Research
Our research is cross-disciplinary which combines engineering, physics, and computer science with neurosciences. This has enabled us to go beyond the traditional boundaries in order to understand how the brain implements cognition. Our lab research is on:
- Mathematical modelling to characterise how different part of the brain work together to process information and how this processing is disrupted with different brain pathologies;
- Develop neuroscience-inspired artificial-intelligence schemes (e.g. active inference) to understand how brain performs reasoning, learning, and planning;
- Use of classical psychedelics in combination with brain modelling to understand neural mechanisms underlying altered states of consciousness.
Areas of research/projects:
Computational neuroscience
We develop advanced computational and theoretical tools to understand how the brain is organised. Our research is geared towards developing new dynamic causal models (DCM) that can explain how the brain’s measured data is caused. We use these models to integrate multi-modal empirical measurements from functional, structural and diffusion magnetic resonance imaging (MRI). In this stream of work we are:
- Developing multi-scale models of brain function
- Validating models using multi-modal brain imaging
- Using these models to gain mechanistic insights of brain’s functionally organisation
Effective connectivity within and between each network. (A) Effective connectivity matrix of the 15 brain regions. The 3 networks, core default network (cDN), salience network (SN) and dorsal attention network (DAN,) are highlighted using black lines. (B) The nodes and effective connections within and between each network have been mapped onto cortical surfaces. (C) A schematic summarizing effective connectivity between each network.
Neural mechanisms of psychedelics
We use magnetic resonance imaging (MRI) to investigate the neural mechanism that underlie psychedelic-induced altered states of consciousness. Our research aims to answer the following important questions:
- What are the neural basis of subjective effects of psychedelics?
- How do psychedelics act in the brain?
- What are their phamacology and neurobiology?
This schematic describes that understanding neural basis of psychedelics-induced altered states of consciousness will require synergy among multiple research areas from brain imaging to mathematical modelling to context and setting.
Computational neurodegeneration
The main problem that we tackle is to understand and predict how pathogenic protein effects on brain cells and how local tissue circuits translate to the large-scale network changes that produce clinical syndromes. The main questions that drive our research are:
- Why certain brain regions are targeted early and selectively?
- How the disease progresses to engender a network-based dysconnection?

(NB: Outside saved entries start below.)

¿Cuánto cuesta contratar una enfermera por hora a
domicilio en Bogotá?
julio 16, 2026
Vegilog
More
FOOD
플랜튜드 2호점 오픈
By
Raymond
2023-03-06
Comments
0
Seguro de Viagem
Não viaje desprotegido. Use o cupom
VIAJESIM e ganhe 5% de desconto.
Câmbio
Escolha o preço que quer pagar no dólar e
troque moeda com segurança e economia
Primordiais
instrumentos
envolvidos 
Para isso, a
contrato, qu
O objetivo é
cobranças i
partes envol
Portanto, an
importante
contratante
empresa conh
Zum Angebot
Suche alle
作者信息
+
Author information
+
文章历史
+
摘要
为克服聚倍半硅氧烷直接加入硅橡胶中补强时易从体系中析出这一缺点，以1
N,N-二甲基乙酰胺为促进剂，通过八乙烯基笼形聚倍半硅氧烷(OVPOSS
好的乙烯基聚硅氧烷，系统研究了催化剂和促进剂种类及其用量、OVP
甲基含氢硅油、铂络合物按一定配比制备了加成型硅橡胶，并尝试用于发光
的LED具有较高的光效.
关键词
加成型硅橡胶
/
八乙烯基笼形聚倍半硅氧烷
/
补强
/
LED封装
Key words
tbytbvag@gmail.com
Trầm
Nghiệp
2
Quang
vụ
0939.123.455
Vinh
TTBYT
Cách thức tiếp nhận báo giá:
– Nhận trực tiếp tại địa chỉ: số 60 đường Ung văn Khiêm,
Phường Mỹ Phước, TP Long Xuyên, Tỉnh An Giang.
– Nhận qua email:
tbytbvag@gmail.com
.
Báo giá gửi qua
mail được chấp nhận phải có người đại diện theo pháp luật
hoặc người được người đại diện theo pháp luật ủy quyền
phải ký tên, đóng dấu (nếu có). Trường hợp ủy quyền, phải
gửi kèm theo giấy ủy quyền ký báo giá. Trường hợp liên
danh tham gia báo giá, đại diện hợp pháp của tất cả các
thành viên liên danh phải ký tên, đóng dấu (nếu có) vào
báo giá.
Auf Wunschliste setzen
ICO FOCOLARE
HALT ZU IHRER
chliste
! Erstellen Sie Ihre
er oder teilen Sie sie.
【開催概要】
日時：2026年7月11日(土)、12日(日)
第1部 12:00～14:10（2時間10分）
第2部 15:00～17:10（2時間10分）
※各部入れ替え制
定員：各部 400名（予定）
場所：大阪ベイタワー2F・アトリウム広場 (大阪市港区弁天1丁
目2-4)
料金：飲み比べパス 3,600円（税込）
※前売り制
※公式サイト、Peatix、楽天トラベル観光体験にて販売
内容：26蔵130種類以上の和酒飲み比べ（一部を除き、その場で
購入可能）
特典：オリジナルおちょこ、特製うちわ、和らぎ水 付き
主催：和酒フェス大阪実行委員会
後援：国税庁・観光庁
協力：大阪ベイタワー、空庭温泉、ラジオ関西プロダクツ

- How to identify reliable neuronal markers of disease progression?
Effects of major disease factors associated with semantic dementia on effective connectivity of the semantic appraisal network. The left panels show brain cartoons representing connection changes in the right (R) and left (L) cerebral hemispheres associated with pathogenic protein deposition
Artificial and biological intelligence
Neuroscience and artificial intelligence (AI) are burgeoning areas of research with a long history of inspiring each other. We are interested in the direction where we can use insights from neuroscience to help build intelligent machines that can excel in highly dynamic environments – just as biological brains can and current AI-based systems cannot. Recent work on active inference is a promising direction (a corollary of the free energy principle) which is an approach to understanding behaviour that rests upon the idea that the brain uses an internal generative model to predict incoming sensory data. We are developing this theoretical framework that can lead us towards achieving (near) biological intelligence in machines.

Blankets of blankets. This schematic illustrates the recursive procedure by which successively coarser scale (and slower) dynamics arise from subordinate levels in a complex system of interacting elements. Here we use renormalisation group theory for scale-invariant transitions between multiple scales or levels.